▶ **RECORDS**

* * * * *

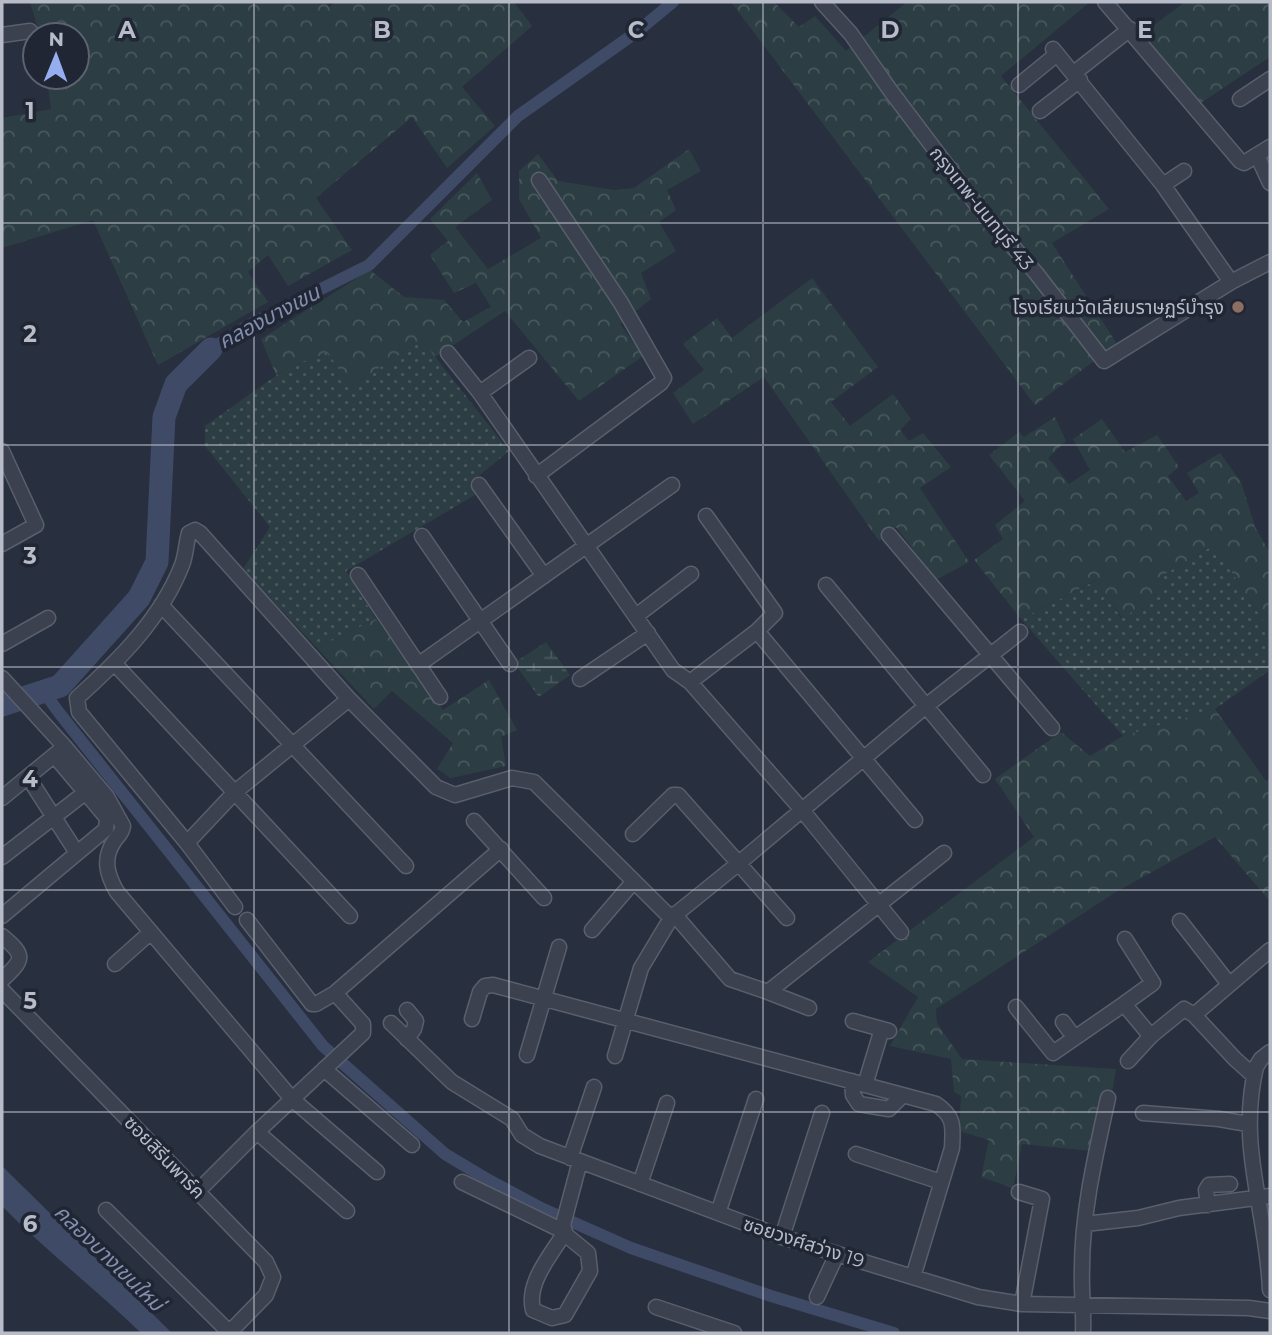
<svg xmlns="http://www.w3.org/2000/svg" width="1272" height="1335" font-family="Montserrat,'Noto Sans Thai',sans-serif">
  <defs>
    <pattern id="grass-dots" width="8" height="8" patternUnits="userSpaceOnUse" patternTransform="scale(1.75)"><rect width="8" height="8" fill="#2c3e43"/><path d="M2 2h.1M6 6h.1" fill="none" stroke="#48585d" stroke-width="1.8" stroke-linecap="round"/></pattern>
    <pattern id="forest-crowns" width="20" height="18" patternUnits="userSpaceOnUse" patternTransform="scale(1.75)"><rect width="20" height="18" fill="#2c3e43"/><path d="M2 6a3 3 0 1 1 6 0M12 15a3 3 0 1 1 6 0" fill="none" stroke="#48585d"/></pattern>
    <pattern id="wetland-marsh" width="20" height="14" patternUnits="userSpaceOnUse" patternTransform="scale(1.75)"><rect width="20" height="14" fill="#2c3e43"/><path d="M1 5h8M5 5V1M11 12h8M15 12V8" fill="none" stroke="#48585d"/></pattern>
  </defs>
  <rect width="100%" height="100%" fill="#282f3e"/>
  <!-- grass -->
  <path fill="url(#grass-dots)" d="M422,340L509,451L469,484L475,495L346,571L376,619L317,648L243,569L270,527L205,446V426L288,367L327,352L353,385Z
    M1214,545L1270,631V670L1215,709L1123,736L1021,619L1097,580L1121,618L1158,578Z"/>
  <!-- forest -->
  <path fill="url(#forest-crowns)" d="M30,2H326L329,7L336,2H514L532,26L462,87L495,126L447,168L412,117L316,198L352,250L288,286L268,255L248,272L268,302L158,365L93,220L2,248V118L51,109L47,77H77V35H40Z
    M731,2H774L799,27L815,16L846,51L907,2H1090L1001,76L1109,209L1052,243L1117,344L1035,405Z
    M1185,2H1270V57L1199,104L1142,34Z
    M689,149L701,171L667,190L676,210L659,222L676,251L641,273L651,299L620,324L643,356L579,401L505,311L435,357L422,340L353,385L327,353L288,367L276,375L261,339L370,270L404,297L444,300L463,322L491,307L476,283L454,293L430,255L448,241L430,219L477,173L492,200L455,227L488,269L541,238L519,199V171L538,154L558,181L614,190L634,188Z
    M812,278L878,367L831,402L850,426L893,394L911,419L900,430L909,441L923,433L951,467L920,488L969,562L936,580L896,527L879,541L764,377L693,424L673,393L704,370L683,344L717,318L732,338Z
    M1055,417L1066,441L1048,458L1069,484L1090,470L1073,439L1102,419L1125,452L1157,435L1179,467L1168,476L1186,501L1199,493L1187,473L1220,453L1241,482L1255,527L1270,553V631L1214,545L1158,578L1163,594L1122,618L1096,580L1021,619L974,560L1003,539L995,525L1025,501L989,455L1019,432L1024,437Z
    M376,619L443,710L489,680L517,730L501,737L506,766L451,778L437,769L453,743L392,691L374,709L317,648Z
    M1215,709L1266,781L1270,778V897L1268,899L1215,837L1116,892L936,1009L937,1023L962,1059L1116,1069L1102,1152L1022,1144L1013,1188L981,1177L989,1140L959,1131L961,1096L954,1092L951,1059L890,1046L918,997L868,962L1034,837L995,779L1061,732L1090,756L1123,736Z"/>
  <!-- wetland -->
  <path fill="url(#wetland-marsh)" d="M546,642L570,675L539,697L514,663Z"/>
  <!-- water -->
  <path fill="#3f4b66" d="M2,1166L172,1333H141C96,1289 46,1251 2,1206Z"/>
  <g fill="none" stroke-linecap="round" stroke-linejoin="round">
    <!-- canal -->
    <path stroke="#3f4b66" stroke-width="12" d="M211,349L247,326L369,265L518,116L638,31L673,2
      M44,692L60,714L323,1046L445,1154L485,1178L541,1208L631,1248L771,1296L894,1333"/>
    <!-- river -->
    <path stroke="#3f4b66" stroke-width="23" d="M2,705L60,686L139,598L157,562L164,417L176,384L211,349"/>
    <defs>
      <path id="street" d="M822,2L851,34L890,90L979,208L1036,273L1104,361L1231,282L1270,262
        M1105,2L1240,161L1244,163L1270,147
        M2,35L30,31
        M1053,49L1163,185L1231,282
        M1074,73L1130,29
        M1019,85L1057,54
        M1240,99L1270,79
        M1040,111L1080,80
        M1257,155L1270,183
        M1163,185L1184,171
        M448,353L480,393L673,670L690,682L802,810L901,932
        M480,393L529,358
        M2,451L36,525L2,544
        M536,476L661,383L664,378L621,303L539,180
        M479,485L544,576
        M889,535L1052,728
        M422,536L510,664
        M358,575L440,697
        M826,585L983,775
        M161,605L406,866
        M636,616L691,574
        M761,636L915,820
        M2,644L48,618
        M115,664L350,916
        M418,665L672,485
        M2,678L65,747L107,797L123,826C122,833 119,835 115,840C102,858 107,875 117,892L292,1099L377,1172
        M580,679L648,633
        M690,682L757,631L775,613L706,516
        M28,777L77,853
        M2,798L63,748
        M474,821L544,898
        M633,834L673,795H678L787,918
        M187,843L235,792L349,699
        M2,857L86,792
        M235,907L187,843L79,712L77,698C118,661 161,619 182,565C186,555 186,543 189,533L195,530L200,533L349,699L436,787L455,795L512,778L534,782L671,918
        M674,914L730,979L768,992L944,853
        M2,916L106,829L107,818L59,761
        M247,920L312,1004H316L335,993L501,849
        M1180,921L1229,984
        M592,930L634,881
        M2,936C26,956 24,959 2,980
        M1125,939L1153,983L1124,1004L1149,1034L1151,1036L1184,1009L1194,1015
        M115,964L151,932
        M2,990L266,1262L273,1277L266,1295L229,1333
        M768,992L809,1008
        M1016,1007L1053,1053L1124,1004
        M407,1010L416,1021L414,1029L407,1039
        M472,1019L480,992L485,986L493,985L936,1104C955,1117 953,1126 952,1148L913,1277
        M853,1021L889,1031
        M1063,1022L1074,1037
        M391,1023L452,1082L512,1119L522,1135L540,1146L782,1237L978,1297L1022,1304L1249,1308L1270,1311
        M1270,1052L1261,1059L1256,1067C1237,1148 1267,1211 1270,1290
        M527,1055L559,947
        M615,1056L641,968L671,918L739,863L926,706L1020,632
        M1128,1061L1151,1036
        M324,1069L412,1145
        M1254,1076L1235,1059L1194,1015L1270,950
        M852,1081L853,1095L859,1104L889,1109L903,1095
        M865,1085L882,1029
        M1143,1113L1219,1119L1248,1124
        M257,1132L347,1211
        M856,1154L941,1182
        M570,1158L594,1087
        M462,1182L565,1232C552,1254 526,1282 533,1310L552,1318L565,1315L590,1271L588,1253L566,1235L563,1225L580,1161
        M640,1184L667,1103
        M198,1191L257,1132L363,1033V1024L335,993
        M1019,1192L1042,1199L1022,1304
        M1208,1205L1206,1190L1209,1185L1230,1184
        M106,1210L230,1333
        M718,1213L756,1099
        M1085,1224L1138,1218L1179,1208L1270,1196
        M782,1237L822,1113
        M817,1297L837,1254
        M656,1307L734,1333
        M1083,1333C1084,1311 1081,1290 1082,1268C1082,1211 1096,1153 1108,1098"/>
    </defs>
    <!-- street casing -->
    <use href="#street" stroke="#595f6c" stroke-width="17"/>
    <!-- street -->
    <use href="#street" stroke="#3b414f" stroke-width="14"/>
  </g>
  <!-- grid -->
  <path fill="none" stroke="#b8bcc9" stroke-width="2" stroke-opacity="0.55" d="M254,2V1333M509,2V1333M763,2V1333M1018,2V1333M2,223H1270M2,445H1270M2,667H1270M2,890H1270M2,1112H1270"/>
  <!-- markers -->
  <circle fill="#8d6e63" stroke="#202634" stroke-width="2.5" cx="1238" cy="307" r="7"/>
  <g text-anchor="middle" stroke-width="7" stroke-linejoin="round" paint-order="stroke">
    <!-- street labels -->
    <g font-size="19" fill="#b8bcc9" stroke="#202634">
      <text transform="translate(982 208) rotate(51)" y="7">กรุงเทพ-นนทบุรี 43</text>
      <text transform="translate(165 1157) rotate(46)" y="7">ซอยสิรีนพาร์ค</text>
      <text transform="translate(804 1242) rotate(18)" y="7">ซอยวงศ์สว่าง 19</text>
    </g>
    <!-- poi labels -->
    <g font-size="19" fill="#b8bcc9" stroke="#202634" text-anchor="end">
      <text x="1224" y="314">โรงเรียนวัดเลียบราษฏร์บำรุง</text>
    </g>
    <!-- water labels -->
    <g font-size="21" font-style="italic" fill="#828fae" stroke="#202634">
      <text transform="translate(269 317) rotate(-28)" y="7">คลองบางเขน</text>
      <text transform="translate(109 1258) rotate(44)" y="7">คลองบางเขนใหม่</text>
    </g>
  </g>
  <g font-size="23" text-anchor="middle" font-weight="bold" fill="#b8bcc9" stroke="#202634" stroke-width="7" stroke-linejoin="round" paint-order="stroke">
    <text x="127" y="38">A</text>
    <text x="382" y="38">B</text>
    <text x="636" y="38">C</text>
    <text x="890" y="38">D</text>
    <text x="1145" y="38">E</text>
    <text x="30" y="119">1</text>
    <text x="30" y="342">2</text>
    <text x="30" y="564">3</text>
    <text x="30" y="787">4</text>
    <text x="30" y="1009">5</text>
    <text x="30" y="1232">6</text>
  </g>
  <!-- border -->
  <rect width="1272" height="1335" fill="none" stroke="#b8bcc9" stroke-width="7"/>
  <!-- north arrow -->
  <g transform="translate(56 56) rotate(1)"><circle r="33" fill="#202634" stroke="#5d6270" stroke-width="2"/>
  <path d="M0-5L12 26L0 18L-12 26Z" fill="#96aef0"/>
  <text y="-10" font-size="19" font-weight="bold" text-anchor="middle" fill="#b8bcc9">N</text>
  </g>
</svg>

* * * * *

▶ **YOUR INSTRUCTIONS**
Every line from the line containing "M633,834L673,795H678L787,918" through the line containing "M656,1307L734,1333" in the records above must be retyped exactly. Leave out the rest.

▶ **EXPECTED ANSWER**
        M633,834L673,795H678L787,918
        M187,843L235,792L349,699
        M2,857L86,792
        M235,907L187,843L79,712L77,698C118,661 161,619 182,565C186,555 186,543 189,533L195,530L200,533L349,699L436,787L455,795L512,778L534,782L671,918
        M674,914L730,979L768,992L944,853
        M2,916L106,829L107,818L59,761
        M247,920L312,1004H316L335,993L501,849
        M1180,921L1229,984
        M592,930L634,881
        M2,936C26,956 24,959 2,980
        M1125,939L1153,983L1124,1004L1149,1034L1151,1036L1184,1009L1194,1015
        M115,964L151,932
        M2,990L266,1262L273,1277L266,1295L229,1333
        M768,992L809,1008
        M1016,1007L1053,1053L1124,1004
        M407,1010L416,1021L414,1029L407,1039
        M472,1019L480,992L485,986L493,985L936,1104C955,1117 953,1126 952,1148L913,1277
        M853,1021L889,1031
        M1063,1022L1074,1037
        M391,1023L452,1082L512,1119L522,1135L540,1146L782,1237L978,1297L1022,1304L1249,1308L1270,1311
        M1270,1052L1261,1059L1256,1067C1237,1148 1267,1211 1270,1290
        M527,1055L559,947
        M615,1056L641,968L671,918L739,863L926,706L1020,632
        M1128,1061L1151,1036
        M324,1069L412,1145
        M1254,1076L1235,1059L1194,1015L1270,950
        M852,1081L853,1095L859,1104L889,1109L903,1095
        M865,1085L882,1029
        M1143,1113L1219,1119L1248,1124
        M257,1132L347,1211
        M856,1154L941,1182
        M570,1158L594,1087
        M462,1182L565,1232C552,1254 526,1282 533,1310L552,1318L565,1315L590,1271L588,1253L566,1235L563,1225L580,1161
        M640,1184L667,1103
        M198,1191L257,1132L363,1033V1024L335,993
        M1019,1192L1042,1199L1022,1304
        M1208,1205L1206,1190L1209,1185L1230,1184
        M106,1210L230,1333
        M718,1213L756,1099
        M1085,1224L1138,1218L1179,1208L1270,1196
        M782,1237L822,1113
        M817,1297L837,1254
        M656,1307L734,1333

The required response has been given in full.